Today’s markets: Yields and tech reports hit shares

European stock markets took their cue from the softness in US tech and a broad decline in Asia, led by Tokyo. The FTSE 100 has slipped more than 0.8 per cent while shares in Frankfurt headed south, dropping 1.4 per cent and in Paris, markets are down nearly 1 per cent. Banks are sliding hard and the Stoxx 600 bank index is at its weakest since June, mirroring some real weakness in regional banks in the US of late. The Nikkei 225 slid more than 2 per cent as Japanese yields also climbed.

Stocks are slumping again as bond yields rise: the US 10-year is re-approaching the 5 per cent barrier which has hit tech down hard, along with disappointing results from Google-owner Alphabet which sent the shares down almost 10 per cent. 

That dragged on the tech-heavy Nasdaq, which slid almost 2.5 per cent for the session while the broader S&P 500 declined almost 1.5 per cent. Meta beat but shares fell after-hours on comments from the CFO, who said the revenue outlook was “uncertain”. Margins are up a lot, and profits are up a lot but there are questions on how much needs to be spent on virtual reality, artificial intelligence and the metaverse. More on that here 

Meanwhile, Mattel reported Barbie sales rose 16 per cent in the third quarter thanks to the movie, a $1.4bn box office hit of the year. But Mattel shares also fell…maybe we’re just in more of an Oppenheimer world than a Barbie world right now, with a rip in yields sending risk to the cleaners.

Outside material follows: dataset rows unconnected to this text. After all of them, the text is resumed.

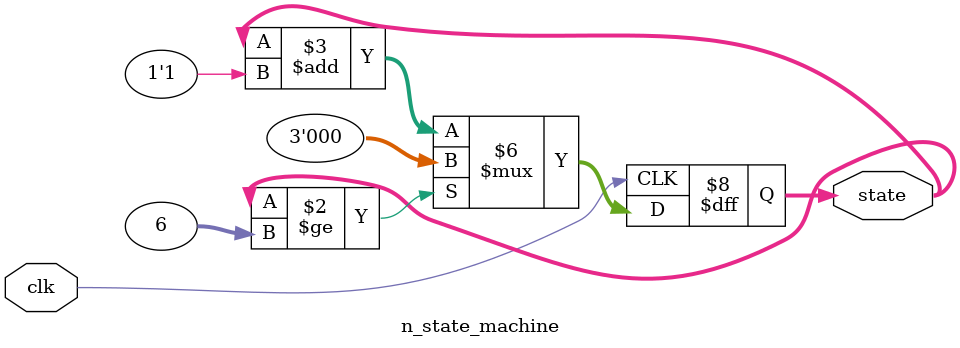
<source format=v>

module slow_clock_pulse
	(	clk,
		debounce_pulse, //single bit output
		fast_pulse, //single bit output
		medium_pulse, //single bit output
		slow_pulse //single bit output
		);

  input clk;
  output reg debounce_pulse, fast_pulse, medium_pulse, slow_pulse;

	reg [22:0] count = 22'b0;

	always@(*)begin
		debounce_pulse <= count[7];
		fast_pulse <= count[19];
		medium_pulse <= count[21];
		slow_pulse <= count[22];
	end

	always@(posedge clk)
	begin
		count <= count + 1'b1;
	end
 endmodule

//cycles through up-to-8 states, starting with state_0
 module n_state_machine
	#(parameter STATES=7
	)(	clk,
		state //3 bit vector
		);

	input clk;
	output reg [2:0] state = 3'b00;

 	always@(posedge clk) //state changes on button press
 		begin
			if (state >= STATES-1) state <=0;
			else state <= state + 1'b1;
 		end
		
endmodule
</source>
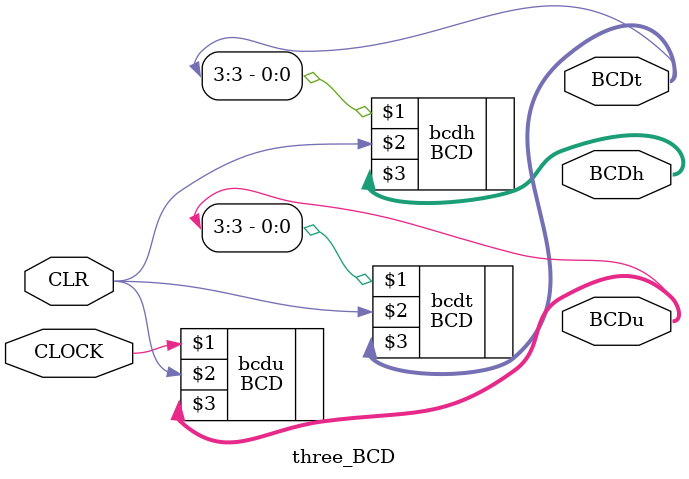
<source format=v>
module three_BCD (CLOCK, CLR, BCDu, BCDt, BCDh);
	
	input CLOCK, CLR;
	output [3:0] BCDu, BCDt, BCDh; //u=UNITS, t=TENS, h=HUNDREDS
	
	BCD bcdu (CLOCK, CLR, BCDu[3:0]);
	BCD bcdt (BCDu[3], CLR, BCDt[3:0]);
	BCD bcdh (BCDt[3], CLR, BCDh[3:0]);

endmodule
</source>
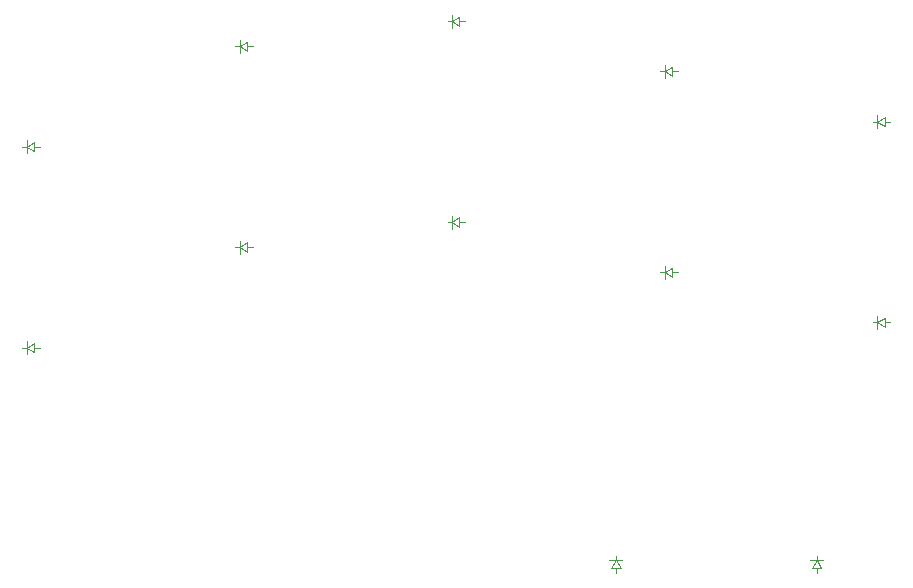
<source format=gbo>
G04 #@! TF.GenerationSoftware,KiCad,Pcbnew,7.0.8*
G04 #@! TF.CreationDate,2024-04-01T22:38:09+01:00*
G04 #@! TF.ProjectId,left,6c656674-2e6b-4696-9361-645f70636258,v1.0.0*
G04 #@! TF.SameCoordinates,Original*
G04 #@! TF.FileFunction,Legend,Bot*
G04 #@! TF.FilePolarity,Positive*
%FSLAX46Y46*%
G04 Gerber Fmt 4.6, Leading zero omitted, Abs format (unit mm)*
G04 Created by KiCad (PCBNEW 7.0.8) date 2024-04-01 22:38:09*
%MOMM*%
%LPD*%
G01*
G04 APERTURE LIST*
%ADD10C,0.100000*%
%ADD11C,3.429000*%
%ADD12C,1.701800*%
%ADD13C,2.032000*%
%ADD14R,0.900000X1.200000*%
%ADD15R,1.200000X0.900000*%
G04 APERTURE END LIST*
D10*
X109250000Y-141125000D02*
X109750000Y-141125000D01*
X109250000Y-141525000D02*
X108650000Y-141125000D01*
X109250000Y-140725000D02*
X109250000Y-141525000D01*
X108650000Y-141125000D02*
X109250000Y-140725000D01*
X108650000Y-141125000D02*
X108650000Y-141675000D01*
X108650000Y-141125000D02*
X108650000Y-140575000D01*
X108250000Y-141125000D02*
X108650000Y-141125000D01*
X109250000Y-124125000D02*
X109750000Y-124125000D01*
X109250000Y-124525000D02*
X108650000Y-124125000D01*
X109250000Y-123725000D02*
X109250000Y-124525000D01*
X108650000Y-124125000D02*
X109250000Y-123725000D01*
X108650000Y-124125000D02*
X108650000Y-124675000D01*
X108650000Y-124125000D02*
X108650000Y-123575000D01*
X108250000Y-124125000D02*
X108650000Y-124125000D01*
X127250000Y-132625000D02*
X127750000Y-132625000D01*
X127250000Y-133025000D02*
X126650000Y-132625000D01*
X127250000Y-132225000D02*
X127250000Y-133025000D01*
X126650000Y-132625000D02*
X127250000Y-132225000D01*
X126650000Y-132625000D02*
X126650000Y-133175000D01*
X126650000Y-132625000D02*
X126650000Y-132075000D01*
X126250000Y-132625000D02*
X126650000Y-132625000D01*
X127250000Y-115625000D02*
X127750000Y-115625000D01*
X127250000Y-116025000D02*
X126650000Y-115625000D01*
X127250000Y-115225000D02*
X127250000Y-116025000D01*
X126650000Y-115625000D02*
X127250000Y-115225000D01*
X126650000Y-115625000D02*
X126650000Y-116175000D01*
X126650000Y-115625000D02*
X126650000Y-115075000D01*
X126250000Y-115625000D02*
X126650000Y-115625000D01*
X145250000Y-130500000D02*
X145750000Y-130500000D01*
X145250000Y-130900000D02*
X144650000Y-130500000D01*
X145250000Y-130100000D02*
X145250000Y-130900000D01*
X144650000Y-130500000D02*
X145250000Y-130100000D01*
X144650000Y-130500000D02*
X144650000Y-131050000D01*
X144650000Y-130500000D02*
X144650000Y-129950000D01*
X144250000Y-130500000D02*
X144650000Y-130500000D01*
X145250000Y-113500000D02*
X145750000Y-113500000D01*
X145250000Y-113900000D02*
X144650000Y-113500000D01*
X145250000Y-113100000D02*
X145250000Y-113900000D01*
X144650000Y-113500000D02*
X145250000Y-113100000D01*
X144650000Y-113500000D02*
X144650000Y-114050000D01*
X144650000Y-113500000D02*
X144650000Y-112950000D01*
X144250000Y-113500000D02*
X144650000Y-113500000D01*
X163250000Y-134750000D02*
X163750000Y-134750000D01*
X163250000Y-135150000D02*
X162650000Y-134750000D01*
X163250000Y-134350000D02*
X163250000Y-135150000D01*
X162650000Y-134750000D02*
X163250000Y-134350000D01*
X162650000Y-134750000D02*
X162650000Y-135300000D01*
X162650000Y-134750000D02*
X162650000Y-134200000D01*
X162250000Y-134750000D02*
X162650000Y-134750000D01*
X163250000Y-117750000D02*
X163750000Y-117750000D01*
X163250000Y-118150000D02*
X162650000Y-117750000D01*
X163250000Y-117350000D02*
X163250000Y-118150000D01*
X162650000Y-117750000D02*
X163250000Y-117350000D01*
X162650000Y-117750000D02*
X162650000Y-118300000D01*
X162650000Y-117750000D02*
X162650000Y-117200000D01*
X162250000Y-117750000D02*
X162650000Y-117750000D01*
X181250000Y-139000000D02*
X181750000Y-139000000D01*
X181250000Y-139400000D02*
X180650000Y-139000000D01*
X181250000Y-138600000D02*
X181250000Y-139400000D01*
X180650000Y-139000000D02*
X181250000Y-138600000D01*
X180650000Y-139000000D02*
X180650000Y-139550000D01*
X180650000Y-139000000D02*
X180650000Y-138450000D01*
X180250000Y-139000000D02*
X180650000Y-139000000D01*
X181250000Y-122000000D02*
X181750000Y-122000000D01*
X181250000Y-122400000D02*
X180650000Y-122000000D01*
X181250000Y-121600000D02*
X181250000Y-122400000D01*
X180650000Y-122000000D02*
X181250000Y-121600000D01*
X180650000Y-122000000D02*
X180650000Y-122550000D01*
X180650000Y-122000000D02*
X180650000Y-121450000D01*
X180250000Y-122000000D02*
X180650000Y-122000000D01*
X158500000Y-159750000D02*
X158500000Y-160250000D01*
X158100000Y-159750000D02*
X158500000Y-159150000D01*
X158900000Y-159750000D02*
X158100000Y-159750000D01*
X158500000Y-159150000D02*
X158900000Y-159750000D01*
X158500000Y-159150000D02*
X157950000Y-159150000D01*
X158500000Y-159150000D02*
X159050000Y-159150000D01*
X158500000Y-158750000D02*
X158500000Y-159150000D01*
X175500000Y-159750000D02*
X175500000Y-160250000D01*
X175100000Y-159750000D02*
X175500000Y-159150000D01*
X175900000Y-159750000D02*
X175100000Y-159750000D01*
X175500000Y-159150000D02*
X175900000Y-159750000D01*
X175500000Y-159150000D02*
X174950000Y-159150000D01*
X175500000Y-159150000D02*
X176050000Y-159150000D01*
X175500000Y-158750000D02*
X175500000Y-159150000D01*
%LPC*%
D11*
X109000000Y-136125000D03*
D12*
X114500000Y-136125000D03*
X103500000Y-136125000D03*
D13*
X114000000Y-132325000D03*
X109000000Y-130225000D03*
D11*
X109000000Y-119125000D03*
D12*
X114500000Y-119125000D03*
X103500000Y-119125000D03*
D13*
X114000000Y-115325000D03*
X109000000Y-113225000D03*
D11*
X127000000Y-127625000D03*
D12*
X132500000Y-127625000D03*
X121500000Y-127625000D03*
D13*
X132000000Y-123825000D03*
X127000000Y-121725000D03*
D11*
X127000000Y-110625000D03*
D12*
X132500000Y-110625000D03*
X121500000Y-110625000D03*
D13*
X132000000Y-106825000D03*
X127000000Y-104725000D03*
D11*
X145000000Y-125500000D03*
D12*
X150500000Y-125500000D03*
X139500000Y-125500000D03*
D13*
X150000000Y-121700000D03*
X145000000Y-119600000D03*
D11*
X145000000Y-108500000D03*
D12*
X150500000Y-108500000D03*
X139500000Y-108500000D03*
D13*
X150000000Y-104700000D03*
X145000000Y-102600000D03*
D11*
X163000000Y-129750000D03*
D12*
X168500000Y-129750000D03*
X157500000Y-129750000D03*
D13*
X168000000Y-125950000D03*
X163000000Y-123850000D03*
D11*
X163000000Y-112750000D03*
D12*
X168500000Y-112750000D03*
X157500000Y-112750000D03*
D13*
X168000000Y-108950000D03*
X163000000Y-106850000D03*
D11*
X181000000Y-134000000D03*
D12*
X186500000Y-134000000D03*
X175500000Y-134000000D03*
D13*
X186000000Y-130200000D03*
X181000000Y-128100000D03*
D11*
X181000000Y-117000000D03*
D12*
X186500000Y-117000000D03*
X175500000Y-117000000D03*
D13*
X186000000Y-113200000D03*
X181000000Y-111100000D03*
D11*
X163500000Y-159500000D03*
D12*
X163500000Y-165000000D03*
X163500000Y-154000000D03*
D13*
X167300000Y-164500000D03*
X169400000Y-159500000D03*
D11*
X180500000Y-159500000D03*
D12*
X180500000Y-165000000D03*
X180500000Y-154000000D03*
D13*
X184300000Y-164500000D03*
X186400000Y-159500000D03*
D14*
X107350000Y-141125000D03*
X110650000Y-141125000D03*
X107350000Y-124125000D03*
X110650000Y-124125000D03*
X125350000Y-132625000D03*
X128650000Y-132625000D03*
X125350000Y-115625000D03*
X128650000Y-115625000D03*
X143350000Y-130500000D03*
X146650000Y-130500000D03*
X143350000Y-113500000D03*
X146650000Y-113500000D03*
X161350000Y-134750000D03*
X164650000Y-134750000D03*
X161350000Y-117750000D03*
X164650000Y-117750000D03*
X179350000Y-139000000D03*
X182650000Y-139000000D03*
X179350000Y-122000000D03*
X182650000Y-122000000D03*
D15*
X158500000Y-157850000D03*
X158500000Y-161150000D03*
X175500000Y-157850000D03*
X175500000Y-161150000D03*
%LPD*%
M02*

</source>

Oil is firmer this morning along with gold – maybe some geopolitical premium at work given developments in the Middle East. US GDP later is expected to show the economy grew 4.7 per cent on an annualised basis in the third quarter. Also, watch unemployment claims data and durable goods orders.

The European Central Bank is expected to go for a pause today. At its last meeting, it signalled it was ready to coast in and developments since lend further support to a pause. Downside economic risks have become more pronounced and in particular, the sharp rise in bond yields and market volatility in credit markets pose challenges for the ECB. Given the firm conviction in the market that the ECB stands pat on rates and will not alter forward guidance much, market participants are interested in QT and any acceleration in this programme.

Possible outcomes for traders? Hawkish – a leaning towards leaving the door wide open to another hike, emphasising the potential inflation risk from the geopolitical situation – oil etc. The base case is that they stick to the September view – leave the door ajar for a further hike but are of the opinion it’s finished. Dovish – slams the door shut on any hikes, and starts talking about timing for cuts. EURUS trades at 1.0550 this morning, hitting a one-week low as the dollar firms on higher Treasury yields.